After receiving her bachelor’s degree in ecology and evolution from Pitt, Hubbard progressed to human health. Among the projects she is now pursuing is a study on Alzheimer’s disease that she joined as a postdoctoral researcher at the University of Washington’s National Alzheimer’s Coordinating Center. The lead researchers want to investigate cognitive changes prior to the onset of clinical disease when cognition fluctuates between normal and impaired. They seek to better understand how early impairment is associated with the pace at which Alzheimer’s fully develops. Hubbard is helping quantify the factors—environmental, emotional, etc.—associated with that progression.

She’s also working with the National Cancer Institute’s Breast Cancer Surveillance Consortium to tabulate the risks and benefits of routine mammograms, particularly the odds of receiving a false-positive exam result after multiple screening mammograms.

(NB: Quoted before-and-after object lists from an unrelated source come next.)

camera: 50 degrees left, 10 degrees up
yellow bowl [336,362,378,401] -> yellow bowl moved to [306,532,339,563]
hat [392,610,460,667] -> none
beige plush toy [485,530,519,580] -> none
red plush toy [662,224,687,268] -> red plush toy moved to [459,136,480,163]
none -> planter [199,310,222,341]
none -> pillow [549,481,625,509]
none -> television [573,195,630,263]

Another current project reinforces Hubbard’s fascination with biostatistics—especially in humans. Unlike trees, people maintain personal perceptions of their health. Hubbard is working on a study at the University of Washington gauging how people’s perceptions of their health align with the actual states of their health. Older adults were asked to self-report on their health over an eight-year period. Interestingly, many of the people surveyed reported their health as good as long as it didn’t change, even if objectively they were quite impaired, Hubbard said. Those responses suggest that people are quite resilient and can experience a good quality of life in spite of physical limitations once they have stabilized.

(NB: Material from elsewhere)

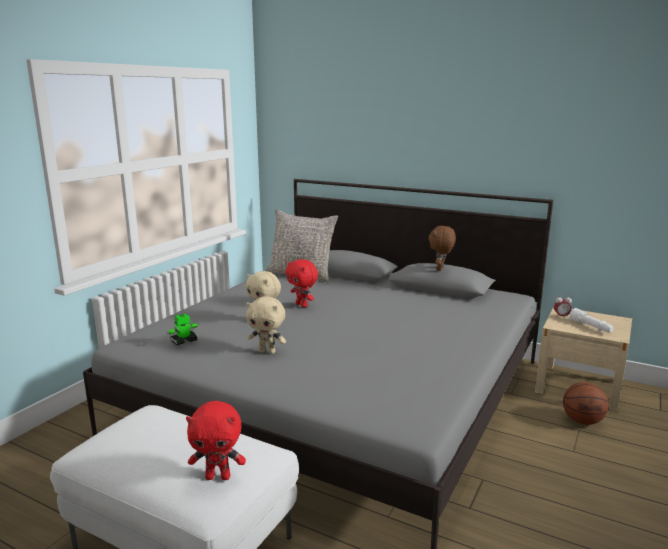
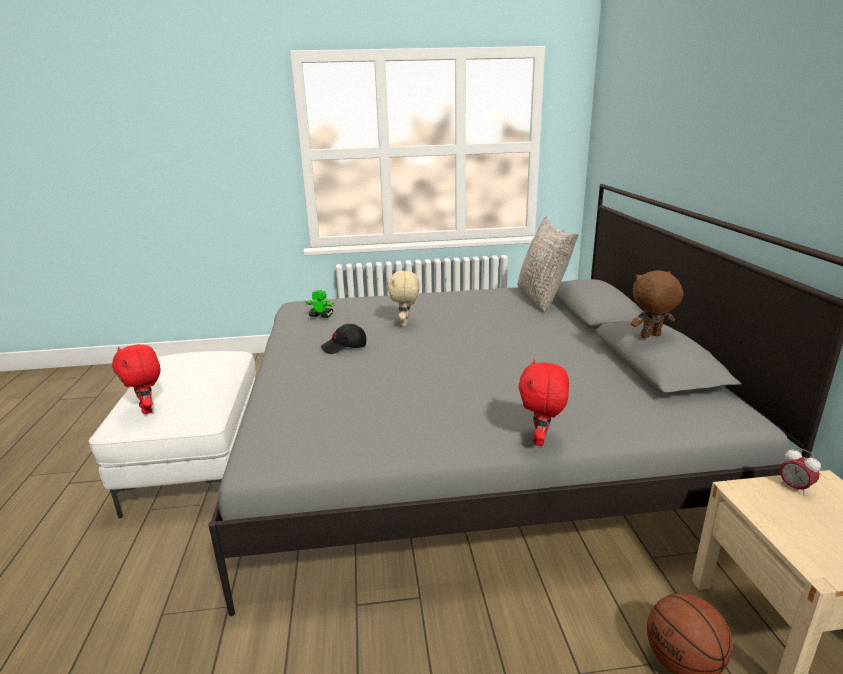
camera: 55 degrees right, 5 degrees up
beige plush toy [246,297,286,354] -> black cap [321,324,366,354]
red plush toy [285,259,318,308] -> red plush toy moved to [518,359,569,446]
white flashlight [569,308,613,333] -> none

“People become accustomed to the state they’re in and someone who is stable may actually be doing just fine,” Hubbard said. “Respondents who rated their health as good recognized that their health is stable and valued the functional ability that they still had. The important point is that how people feel about their health is, in a real sense, the true measure of their well-being—if someone is stable and subjectively feels that their health is good, who are we to say otherwise? Just asking people a simple question is often the best way to get answers.”